Ortega Smith provoca la penúltima posibilidad de escisión de Vox en Madrid

La crisis interna de Vox alcanza en las últimas horas un nuevo y preocupante punto de inflexión con la suspensión cautelar de militancia de dos concejales del grupo municipal en el Ayuntamiento de Madrid que se habían mostrado públicamente afines al dirigente histórico Javier Ortega Smith. 

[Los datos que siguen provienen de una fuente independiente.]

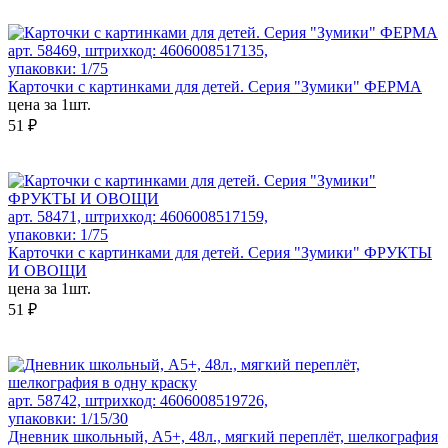
арт. 58469, штрихкод: 4606008517135,
упаковки: 1/75
Карточки с картинками для детей. Серия "Зумики" ФЕРМА
цена за 1шт.
51 ₽
арт. 58471, штрихкод: 4606008517159,
упаковки: 1/75
Карточки с картинками для детей. Серия "Зумики" ФРУКТЫ
И ОВОЩИ
цена за 1шт.
51 ₽
арт. 58742, штрихкод: 4606008519726,
упаковки: 1/15/30
Дневник школьный, А5+, 48л., мягкий переплёт, шелкография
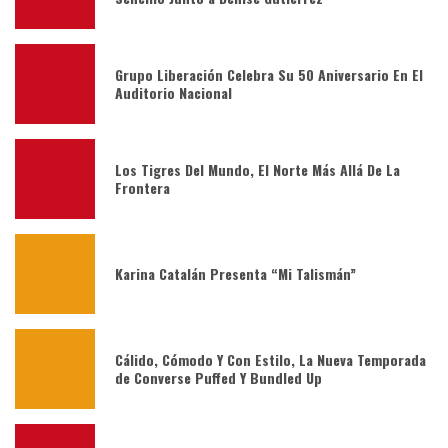
Grupo Liberación Celebra Su 50 Aniversario En El
Auditorio Nacional
Los Tigres Del Mundo, El Norte Más Allá De La
Frontera
Karina Catalán Presenta “Mi Talismán”
Cálido, Cómodo Y Con Estilo, La Nueva Temporada
de Converse Puffed Y Bundled Up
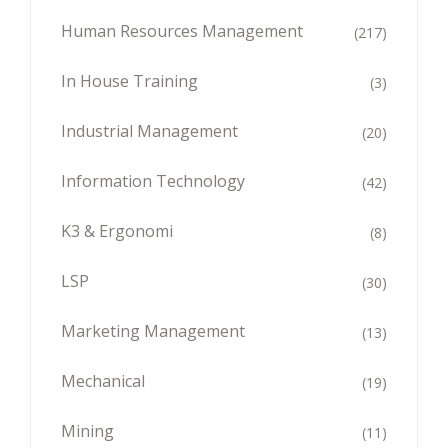
Human Resources Management
(217)
In House Training
(3)
Industrial Management
(20)
Information Technology
(42)
K3 & Ergonomi
(8)
LSP
(30)
Marketing Management
(13)
Mechanical
(19)
Mining
(11)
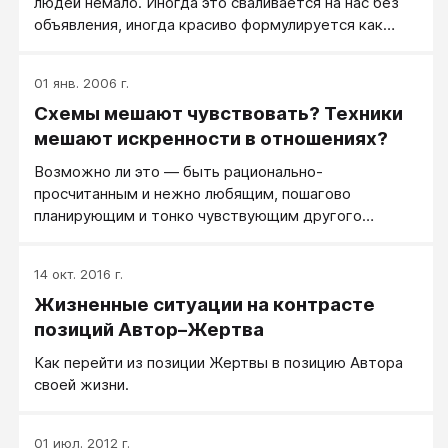
людей немало. Иногда это сваливается на нас без
объявления, иногда красиво формулируется как
"Хочу попросить совета (или помощи)", когда-то
говорится открыто "Хочу пожаловаться на жизнь...".
01 янв. 2006 г.
Четкого списка адекватных и неадекватных
Схемы мешают чувствовать? Техники
реакций на жалобы и жалующегося - нет и,
наверные, быть не может.
мешают искренности в отношениях?
Возможно ли это — быть рационально-
просчитанным и нежно любящим, пошагово
планирующим и тонко чувствующим другого
человека? Нет ли в этом неискренности?
14 окт. 2016 г.
Жизненные ситуации на контрасте
позиций Автор–Жертва
Как перейти из позиции Жертвы в позицию Автора
своей жизни.
01 июл. 2012 г.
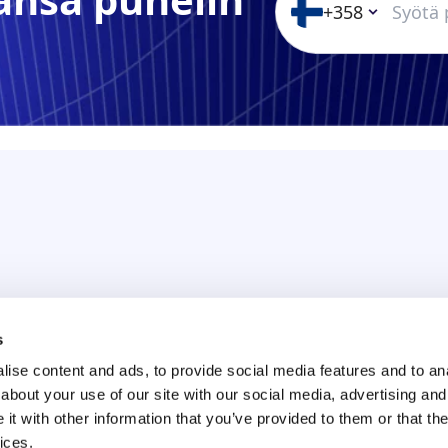
+358
t
s
ise content and ads, to provide social media features and to anal
about your use of our site with our social media, advertising and
t with other information that you’ve provided to them or that the
ices.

Santiago Abascal, Javier Ortega e Iván Espinosa de los Monteros Foto de Vox
photo_camera Santiago Abascal, Javier Ortega e Iván Espinosa de los Monteros Foto de Vox

La dirección nacional de Vox decidió este lunes aplicar la misma medida que ya pesaba sobre Ortega Smith, suspendido de militancia y en riesgo de expulsión por negarse a acatar la orden de dejar la portavocía de su grupo en Cibeles. En concreto, Carla Toscano, portavoz adjunta, e Ignacio Ansaldo, concejal fundador con el carné número 1 de afiliado, han sido también suspendidos de militancia mientras se instruye su expediente disciplinario. 

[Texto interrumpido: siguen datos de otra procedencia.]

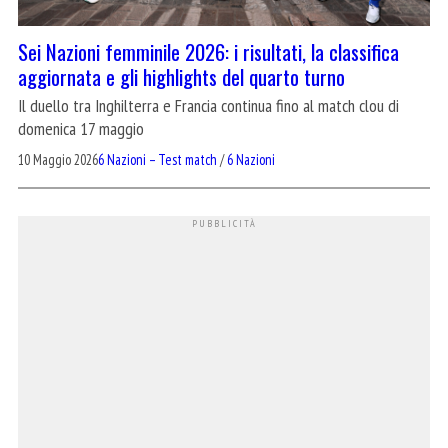
Sei Nazioni femminile 2026: i risultati, la classifica
aggiornata e gli highlights del quarto turno
Il duello tra Inghilterra e Francia continua fino al match clou di
domenica 17 maggio
10 Maggio 2026
6 Nazioni – Test match
/
6 Nazioni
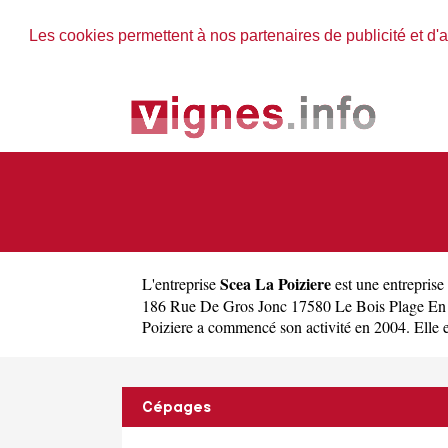
Les cookies permettent à nos partenaires de publicité et d'a
Scea La Poiziere
L'entreprise
est une
entreprise
186 Rue De Gros Jonc 17580 Le Bois Plage En R
Poiziere a commencé son activité en 2004. Elle exe
Cépages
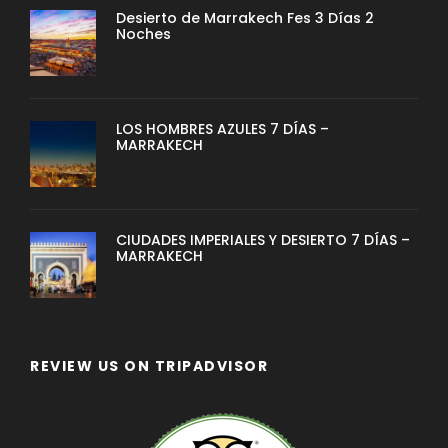
Desierto de Marrakech Fes 3 Días 2
Noches
LOS HOMBRES AZULES 7 DÍAS –
MARRAKECH
CIUDADES IMPERIALES Y DESIERTO 7 DÍAS –
MARRAKECH
REVIEW US ON TRIPADVISOR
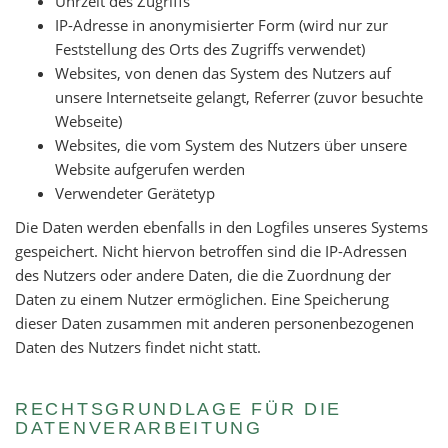
Uhrzeit des Zugriffs
IP-Adresse in anonymisierter Form (wird nur zur
Feststellung des Orts des Zugriffs verwendet)
Websites, von denen das System des Nutzers auf
unsere Internetseite gelangt, Referrer (zuvor besuchte
Webseite)
Websites, die vom System des Nutzers über unsere
Website aufgerufen werden
Verwendeter Gerätetyp
Die Daten werden ebenfalls in den Logfiles unseres Systems
gespeichert. Nicht hiervon betroffen sind die IP-Adressen
des Nutzers oder andere Daten, die die Zuordnung der
Daten zu einem Nutzer ermöglichen. Eine Speicherung
dieser Daten zusammen mit anderen personenbezogenen
Daten des Nutzers findet nicht statt.
RECHTSGRUNDLAGE FÜR DIE
DATENVERARBEITUNG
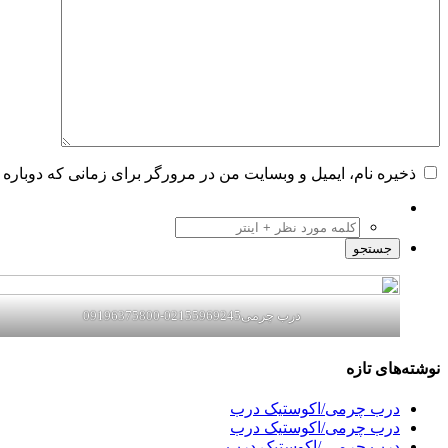
ذخیره نام، ایمیل و وبسایت من در مرورگر برای زمانی که دوباره 
درب چرمی02155969245-09196375800
نوشته‌های تازه
درب چرمی/اکوستیک درب
درب چرمی/اکوستیک درب
درب چرمی /اکوستیک درب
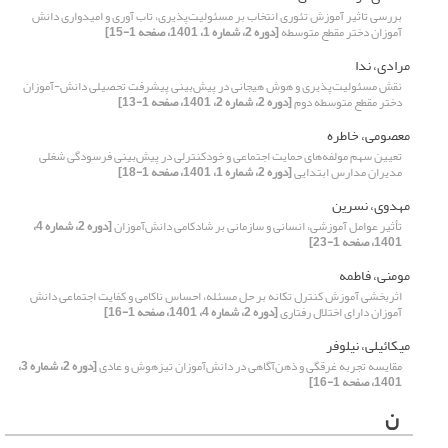
بررسی تاثیر آموزش تئوری انتخاب بر مسئولیت‌پذیری، تاب آوری و امیدواری دانش
آموزان دختر مقطع متوسطه
[دوره 2، شماره 1، 1401، صفحه 1-15]
مرادی، ندا
نقش مسئولیت‌پذیری و هوش هیجانی در پیش‌بینی پیشرفت تحصیلی دانش-آموزان
دختر مقطع متوسطه دوم
[دوره 2، شماره 2، 1401، صفحه 1-13]
معصومی، خاطره
تعیین سهم مولفه‌های حمایت اجتماعی و خودکنترلی در پیش‌بینی فرسودگی شغلی
مدیران مدارس ابتدایی
[دوره 2، شماره 1، 1401، صفحه 1-18]
مهدوی، نسرین
تأثیر عوامل آموزشی، انسانی و سازمانی بر شادکامی دانش‌آموزان
[دوره 2، شماره 4،
1401، صفحه 1-23]
مومنی، فاطمه
اثربخشی آموزش کنترل تکانه بر حل مسئله، احساس ناکامی و کفایت اجتماعی دانش
آموزان دارای اختلال رفتاری
[دوره 2، شماره 4، 1401، صفحه 1-16]
میکائیلی، نیلوفر
مقایسه تجربه غرقگی و ذهن‌آگاهی در دانش‌آموزان تیزهوش و عادی
[دوره 2، شماره 3،
1401، صفحه 1-16]
ن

Fractura interna y pulso por la portavocía

El conflicto se originó hace semanas, cuando el Comité Ejecutivo Nacional de Vox acordó nombrar a Arantxa Cabello como nueva portavoz del grupo municipal en Madrid, sustituyendo a Ortega Smith. Este rechazó acatar la orden, argumentando que la normativa interna y el propio reglamento del Ayuntamiento dictan que solo los concejales pueden decidir el portavoz de su grupo, y que por tanto él seguirá ejerciendo el cargo. 

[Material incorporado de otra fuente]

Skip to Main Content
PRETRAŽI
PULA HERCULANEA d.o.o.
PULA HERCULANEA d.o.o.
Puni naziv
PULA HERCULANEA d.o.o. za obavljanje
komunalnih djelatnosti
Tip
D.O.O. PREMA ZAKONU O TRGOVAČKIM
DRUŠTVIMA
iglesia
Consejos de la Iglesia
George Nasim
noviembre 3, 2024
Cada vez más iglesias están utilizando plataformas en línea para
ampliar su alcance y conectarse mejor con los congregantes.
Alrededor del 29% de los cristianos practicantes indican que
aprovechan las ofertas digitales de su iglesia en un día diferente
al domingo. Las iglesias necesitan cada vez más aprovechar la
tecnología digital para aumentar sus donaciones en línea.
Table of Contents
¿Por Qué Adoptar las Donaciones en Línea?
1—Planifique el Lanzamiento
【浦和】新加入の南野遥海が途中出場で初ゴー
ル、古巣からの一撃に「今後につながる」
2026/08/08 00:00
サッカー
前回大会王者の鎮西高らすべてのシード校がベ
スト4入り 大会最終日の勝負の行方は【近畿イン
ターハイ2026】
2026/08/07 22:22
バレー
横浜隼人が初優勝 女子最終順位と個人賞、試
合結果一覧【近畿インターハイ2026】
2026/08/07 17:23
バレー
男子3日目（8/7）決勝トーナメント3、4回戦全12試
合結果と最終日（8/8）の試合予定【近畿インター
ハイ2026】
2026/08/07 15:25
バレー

Esa negativa de obedecer la directriz de la cúpula —interpretada por la dirección de Vox como un acto de desobediencia “muy grave”— fue el detonante de su suspensión cautelar y de la apertura del proceso para su posible expulsión del partido, paso que ahora también se extiende a sus apoyos internos en Cibeles. 

Lucha de poder y alegatos cruzados

Ortega Smith, cofundador de Vox y figura histórica de la formación, ha defendido su postura con absoluta firmeza. Asegura que sigue respaldado por la mayoría del grupo municipal y niega que exista una fractura real entre los ediles, pese a que solo dos concejales reconocen públicamente el nombramiento de Cabello frente a él. 

Desde su suspensión, Ortega Smith ha denunciado públicamente lo que considera una “estrategia de persecución, silenciamiento y expulsión” por parte de la dirección liderada por Santiago Abascal, y no descarta incluso elevar el conflicto a la justicia ordinaria si es necesario. 

¿Por qué este choque es relevante?

Este episodio no es un conflicto menor entre figuras aisladas, sino que refleja una tensión profunda entre dos visiones del liderazgo dentro de Vox:

Por un lado, el ala tradicionalista y fundacional, representada por Ortega Smith y sus fieles, que reivindica la autonomía operativa de los cargos electos y una interpretación más orgánica del poder interno. Por el otro, la dirección centralizada del partido, que defiende la disciplina interna como herramienta para unificar el mensaje político y no permitir “rebeldías” que fracturen la marca electoral. 

El choque de este lunes podría leerse entonces como una penúltima escisión simbólica dentro de Vox, donde la lealtad institucional a la cúpula queda por encima de la lealtad a los cuadros históricos fundadores.

¿Qué puede pasar ahora?

Aunque la situación aún está en desarrollo, varios escenarios son plausibles: 1) Expulsión definitiva de Ortega Smith y de los ediles afines, lo que debilitaría aún más la cohesión interna del partido. 2) Entrada de estos concejales como no adscritos en la corporación municipal, lo que alteraría la composición y fortaleza del grupo de Vox en el Ayuntamiento de Madrid.

En cualquier caso, la agitación interna en la principal agrupación municipal de Vox podría tener eco en el Congreso o en próximas citas electorales si la ruptura se extiende con un posible impacto de este conflicto en el ámbito nacional.